Stocks and Balancing Accounts

Daniel Carrera daniel.carrera at zmsl.com
Sun Jun 15 13:49:29 EDT 2008


Another thing about this page:

http://svn.gnucash.org/docs/guide/invest-sell1.html

I have no idea what those tables mean. I don't understand what they are 
trying to say.

Charles Day wrote:
> On Sun, Jun 15, 2008 at 4:05 AM, Daniel Carrera <daniel.carrera at zmsl.com 
> <mailto:daniel.carrera at zmsl.com>> wrote:
> 
>     Hello,
> 
>     I want to buy stocks, but I fear that GnuCash won't handle stock prices
>     properly. Suppose I own stock XYZ valued at $1050 but GnuCash only has a
>     record of me putting in $1000. The other $50 are stock appreciation. In
>     this scenario, the accounts won't balance.
> 
> 
> If you've only recorded your purchase at $1000 per share, then your 
> books should still be in balance.
> 
> If you then add a price of $1050 to the price editor, to reflect the 
> current price, then reporting ought to show a total value of $1050 per 
> share with $50 per share being an "unrealized gain".

→ About this task:
From the mailing-list message on stocks and balancing accounts, return the passage from "Daniel Carrera daniel.carrera" up to and including "trying to say.", word for word. The items that follow were drawn from another source.

→ Information shown:

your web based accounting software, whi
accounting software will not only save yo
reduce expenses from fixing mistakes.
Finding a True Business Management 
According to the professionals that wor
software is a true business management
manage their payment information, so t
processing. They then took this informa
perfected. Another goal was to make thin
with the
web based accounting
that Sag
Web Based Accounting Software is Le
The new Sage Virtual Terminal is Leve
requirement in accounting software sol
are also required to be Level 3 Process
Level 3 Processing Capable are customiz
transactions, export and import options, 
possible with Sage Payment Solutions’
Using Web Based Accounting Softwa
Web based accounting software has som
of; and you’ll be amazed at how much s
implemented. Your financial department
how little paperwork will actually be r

→ Reply to the exercise:
Daniel Carrera daniel.carrera at zmsl.com
Sun Jun 15 13:49:29 EDT 2008


Another thing about this page:

http://svn.gnucash.org/docs/guide/invest-sell1.html

I have no idea what those tables mean. I don't understand what they are 
trying to say.